Pas de spectacle de danse jeudi soir, pas de chorégraphie, malgré la présence de Robyn Orlin. Qu’on ne s’inquiète pas trop les pièces dansées étaient présentées hier soir, comme nous l’avons annoncé.
Mais jeudi soir était une soirée spéciale, Robyn Orlin proposait de passer une heure avec elle pour expliquer aux spectateurs comment elle travaille avec les danseurs qu’elle rencontre. Quelle est sa méthode de prise de contact, comment s’élabore une collaboration artistique entre danseur et chorégraphe.
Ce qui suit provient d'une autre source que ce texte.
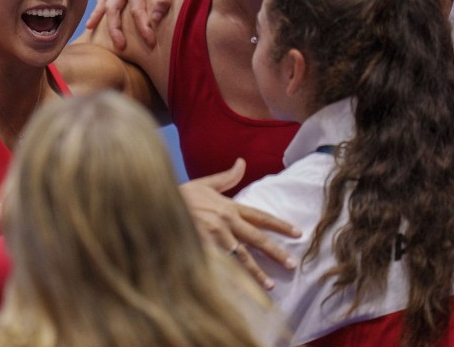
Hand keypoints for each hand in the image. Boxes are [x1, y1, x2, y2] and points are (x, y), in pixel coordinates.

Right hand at [86, 0, 194, 49]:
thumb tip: (156, 18)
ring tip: (89, 28)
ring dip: (100, 13)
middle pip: (114, 6)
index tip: (150, 42)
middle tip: (119, 47)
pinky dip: (105, 1)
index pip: (135, 8)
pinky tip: (103, 7)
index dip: (143, 27)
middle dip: (114, 28)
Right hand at [179, 158, 299, 289]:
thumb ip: (227, 177)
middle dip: (276, 252)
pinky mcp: (202, 249)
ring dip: (256, 272)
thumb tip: (242, 162)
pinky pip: (221, 267)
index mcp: (229, 206)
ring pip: (241, 257)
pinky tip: (242, 291)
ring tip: (271, 285)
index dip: (280, 225)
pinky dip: (232, 280)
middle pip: (256, 238)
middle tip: (292, 264)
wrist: (156, 203)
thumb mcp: (204, 183)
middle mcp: (225, 222)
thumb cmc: (180, 195)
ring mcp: (213, 237)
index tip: (297, 233)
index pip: (260, 216)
Bien lui en a pris car sur La Ravine, c’était finalement "One hour with Robyn Orlin, Eric Languet, Florence Boyer and other dancers from here".

Jeux de scènes improvisés entre danseurs et chorégraphe pour la plus grande hilarité des spectateurs.
(photo FL)

Rencontres pas si imprévisibles

Le concept est simple, munie d’une caméra portative la chorégraphe capture des images du public en demandant aux spectateurs de jouer à fond l’interactivité. Petit à petit elle invite des gens à venir montrer sur scène comment ils s’échauffent avant de danser, comment ils dansent et ce qu’ils peuvent improviser à partir de vêtement recueilli dans le public.
L’opération est menée par traduction interposée et la proposition a eu le bonheur de croiser la route de danseurs plus ou moins anonymes dont deux chorégraphes réunionnais Eric Languet et Florence Boyer. Au final les différentes scènes sont aussitôt diffusées sur grand écran et retracent le fil de la performance contemporaine.

William Kentridge

La soirée s’est poursuivie avec neuf courts-métrages de William Kentrige, artiste sud-africain qui a développé une technique très personnelle de dessins animés puisqu’il évolue toujours à partir de la même planche, du même dessin, évoluant dans une liberté imaginative sans fin. De la poésie au crayon brut.
Ce soir c’est le dernier soir, une nuit hip hop, il faut même dire Kwaito, car c’est ce genre urbain et moderne que Le Séchoir veut nous faire découvrir et apprécier.